Hace unos días noté un cambio en su actitud. Con la cabeza de lado, los tres clochards miraban hacia su izquierda. Tenían los ojos chispeantes de regocijo. Levanté la vista buscando qué veían. Pude asistir, de pronto, a un verdadero espectáculo a la vez dramático y alegre. Una muchacha muy joven, todavía bonita, aún no deteriorada por el alcohol, con el pelo color trigo centelleante en los gajos de cabellos sucios bajo los rayos del sol, bailaba para ellos simulando un streep-tease. Movía los hombros y las caderas al ritmo de una música que debía sonar sólo dentro de su cabeza. Había dejado caer la blusa, sonriente, pero conservaba una especie de brasier en harapos. Decidí contemplar el insólito espectáculo durante unos minutos. La chica iba y venía, dos pasos hacia adelante, dos hacia atrás. Noté que la mayoría de los pasantes evitaba verla. Debían sentir que no bailaba para ellos. No era una representación callejera para reunir unas cuantas monedas. Era una diversión privada, dirigida especialmente a uno de los clochards, el menos envejecido. Comprendí que se trataba de una declaración amorosa, una peculiar ceremonia de amor.
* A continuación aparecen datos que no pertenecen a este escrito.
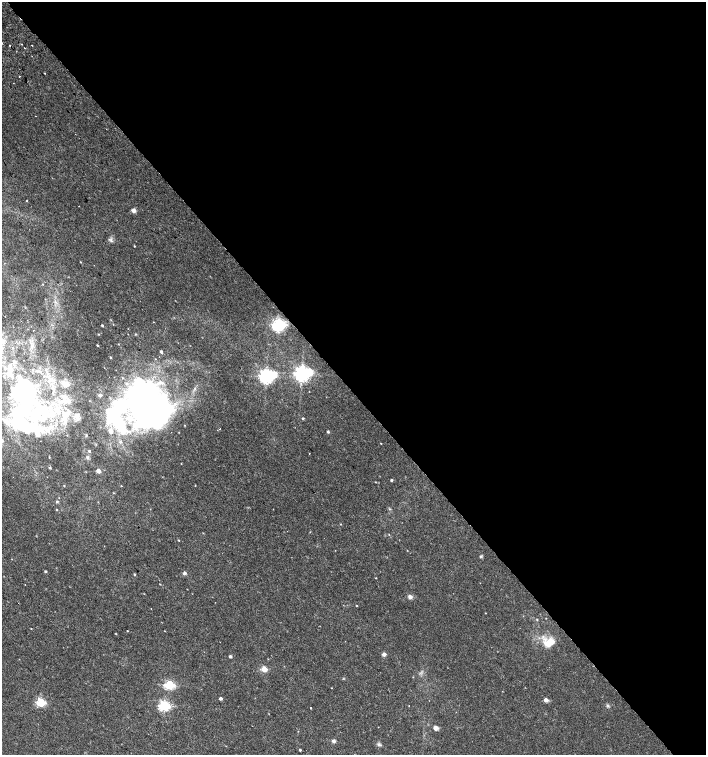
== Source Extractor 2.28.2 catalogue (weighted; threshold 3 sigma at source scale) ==
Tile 8 of 4 x 4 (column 4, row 2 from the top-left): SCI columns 4407-5814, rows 3047-4552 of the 6060 x 6084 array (HDU 1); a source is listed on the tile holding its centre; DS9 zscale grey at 2 x 2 block average (1 PNG px = mean of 2 x 2 image px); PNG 708 x 757 px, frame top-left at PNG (2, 2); no overlay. Shown black and unused: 52% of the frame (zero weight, under 2 of 3 exposures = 2% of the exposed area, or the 3 px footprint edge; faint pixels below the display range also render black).
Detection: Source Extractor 2.28.2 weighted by HDU 2 'WHT'; one run over the whole footprint, this tile lists its part. Background 0.00358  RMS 0.0025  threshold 0.0114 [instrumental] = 3 sigma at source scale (4.5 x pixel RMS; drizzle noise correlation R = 1.50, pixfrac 1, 0.0396/0.0396 arcsec/px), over >= 5 px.
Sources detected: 106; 6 inside a brighter object's white glare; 3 cosmic-ray / hot-pixel residue — not listed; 12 inside a brighter listed object's ellipse — not listed separately; the other 85 listed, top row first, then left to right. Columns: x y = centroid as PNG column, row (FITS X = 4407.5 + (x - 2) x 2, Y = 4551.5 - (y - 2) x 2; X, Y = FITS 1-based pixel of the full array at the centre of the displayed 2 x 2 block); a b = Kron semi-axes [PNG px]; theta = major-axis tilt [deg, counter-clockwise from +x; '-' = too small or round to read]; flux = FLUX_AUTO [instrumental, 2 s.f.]
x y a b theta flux
2 43 2 2 - 1.5
10 45 2 2 - 0.31
32 45 2 2 - 0.36
24 48 2 2 - 1
45 73 2 2 - 0.28
19 76 2 2 - 0.39
27 201 2 2 - 0.46
79 206 2 2 - 0.19
134 210 5 4 - 2.2
111 240 6 4 81 1.3
134 246 2 2 - 0.32
80 262 2 2 - 0.26
43 284 2 2 - 0.42
102 325 3 2 - 0.62
278 325 4 4 - 160
98 334 3 2 - 0.27
136 334 3 2 - 0.41
97 345 2 2 - 0.48
161 352 3 3 - 0.9
110 357 3 2 - 0.39
9 369 3 3 - 2.5
32 370 2 2 - 0.29
302 374 5 4 - 280
266 376 5 4 - 240
65 384 10 6 -23 3
23 389 18 15 75 62
141 400 49 37 -2 200
60 401 11 7 17 6.1
36 412 25 16 28 32
76 416 11 7 -76 3.7
303 418 2 2 - 0.65
64 419 11 7 23 6.6
34 427 40 15 -10 32
220 429 2 2 - 0.49
111 431 4 4 - 3.1
328 432 3 2 - 0.93
381 443 2 2 - 0.24
89 451 3 3 - 0.79
309 453 2 2 - 0.31
49 457 2 2 - 0.27
87 457 4 3 - 0.81
181 464 2 2 - 0.21
50 468 3 3 - 0.55
98 471 3 3 - 4.5
86 472 3 2 - 0.2
391 480 2 2 - 0.81
375 482 2 2 - 0.25
64 486 2 2 - 0.27
121 486 2 2 - 0.24
113 493 3 2 - 0.25
57 501 4 3 - 0.53
57 510 3 2 - 0.3
341 524 2 2 - 0.26
389 535 3 2 - 0.24
179 540 3 2 - 0.37
407 550 2 2 - 0.24
480 557 5 3 - 0.66
45 571 3 2 - 0.75
184 573 3 2 - 2.6
135 574 2 2 - 0.6
376 578 2 2 - 0.25
25 584 2 2 - 0.21
160 584 2 2 - 0.27
410 597 5 4 - 2
356 605 2 2 - 0.34
537 620 3 2 - 0.39
116 634 3 2 - 0.26
549 643 13 8 31 8.4
384 654 3 2 - 4.4
230 656 2 2 - 1.7
264 669 3 3 - 15
169 685 4 3 - 53
221 698 2 2 - 1.9
546 700 3 2 - 6.2
41 702 3 3 - 43
409 705 2 2 - 0.23
607 705 5 3 - 0.75
164 706 4 3 - 84
310 708 2 2 - 1
435 728 6 5 - 1.9
298 731 2 2 - 0.24
333 741 5 5 - 1.2
379 745 7 3 -12 1.1
226 746 2 2 - 0.26
300 750 2 2 - 0.94
Overlapping masked pixels (flux is a lower limit): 1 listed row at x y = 278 325
Isophote crosses this tile's border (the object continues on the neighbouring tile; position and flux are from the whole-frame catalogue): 2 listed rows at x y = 2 43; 34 427
Diffuse or blended objects may show on this block-average render without a row.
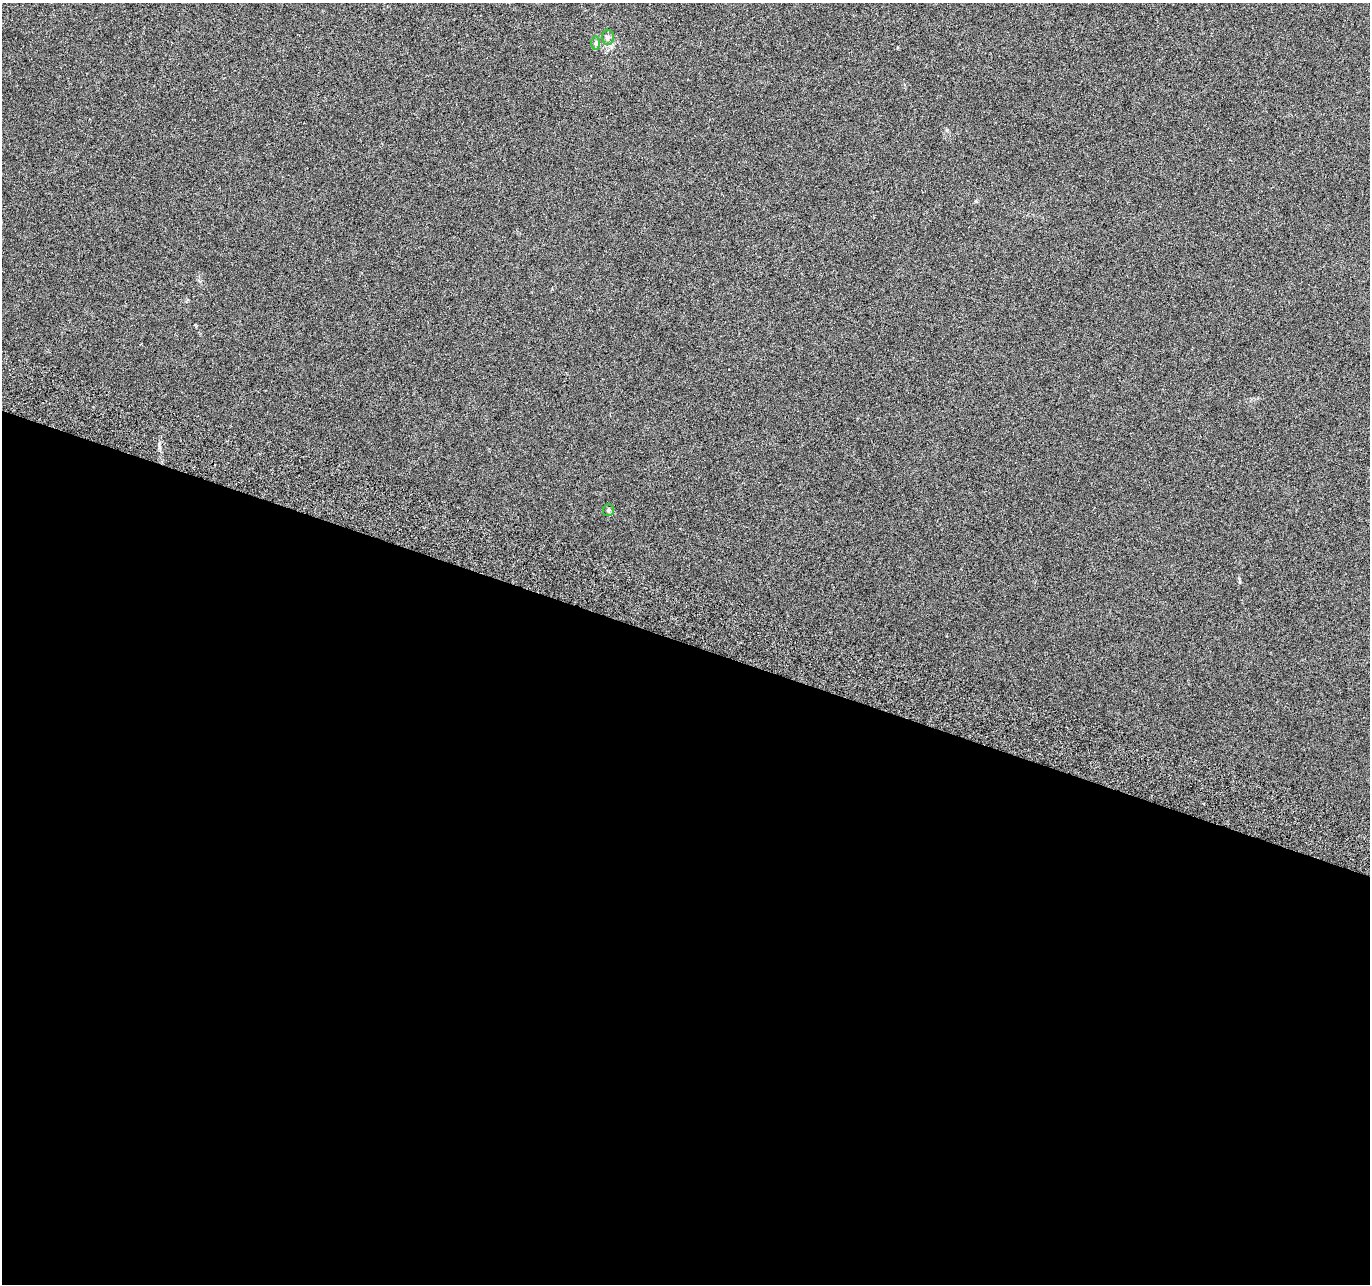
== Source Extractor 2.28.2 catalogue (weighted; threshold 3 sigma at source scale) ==
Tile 14 of 4 x 4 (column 2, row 4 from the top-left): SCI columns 1391-2758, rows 270-1551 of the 5526 x 5730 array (HDU 1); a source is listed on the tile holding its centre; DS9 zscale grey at full resolution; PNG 1372 x 1286 px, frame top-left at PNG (2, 3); each listed source drawn as its Kron ellipse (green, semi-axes under 4 px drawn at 4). Shown black and unused: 50% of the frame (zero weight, under 3 of 6 exposures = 3% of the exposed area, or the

Me volvió, entonces, a la memoria una escena de la pieza teatral de Samuel Beckett Esperando a Godot, la cual provocó escándalo en la época en tanto obra del antiteatro o teatro del absurdo. Algunos comentadores sugirieron que ese Godot, esperado en vano puesto que no se mostrará nunca a los dos personajes clochards, Vladimir y Estragón, podía ser la idea misma de Dios, sugerida por la palabra inglesa God (Dios) escogida por el autor irlandés. Interpretación radicalmente rechazada por Beckett, mismo que deseaba ser fiel hasta el fin a la idea que quiso exponer en su pieza: el absurdo total de la existencia humana que no significa nada, sino el vacío. Nada, vacío, palabras que vuelven obstinadamente bajo su pluma y corean la nada. Entonces, ¿esta joven bailarina habría podido encarnar una aparición de Godot, vuelto al fin visible? No era, sin embargo, para nada el pensamiento de Beckett, quien reservó para otras obras, como Los bellos días, la nostalgia del amor.
Unos cuantos días más tarde, sentada a la mesa de una terraza vecina, vi venir a la misma chica con la cabeza inclinada sobre el pecho del clochard. Me pidió un cigarrillo. Me dieron las gracias y se alejaron muy despacio rumbo a quién sabe qué imprevisible destino. Recordé La muchacha ebria
, de Efraín Huerta, al ver su paso titubeante a causa de la borrachera. Alcancé a verlos sentarse en la acera y sacar de un bolso una botella de vinaza mirándose entre ellos. Parecían haber llegado a casa asilados del resto del mundo.
Sin ser por completo mendigo o vagabundo, el clochard tiene como primera característica la de vivir en la calle, ese vasto espacio que es la tierra de nadie. Personaje marginado, excluido de la sociedad por su voluntad u obligado por la vida. Lejos de los vagabundos celestes
de Kerouac, donde el audaz riesgo tomado por su autor fue la afirmación y prueba de la libertad de un poeta que no deseaba sufrir ninguna restricción a su deseo de vivir y de gozar sin cortapisas, el clochard actual es, en primer lugar, un desdichado que permanece en una esquina de ese territorio de nadie. Clochard, término proveniente de claudicar o cojear, evocadora palabra de la celestial caída en tierra de fantasmas.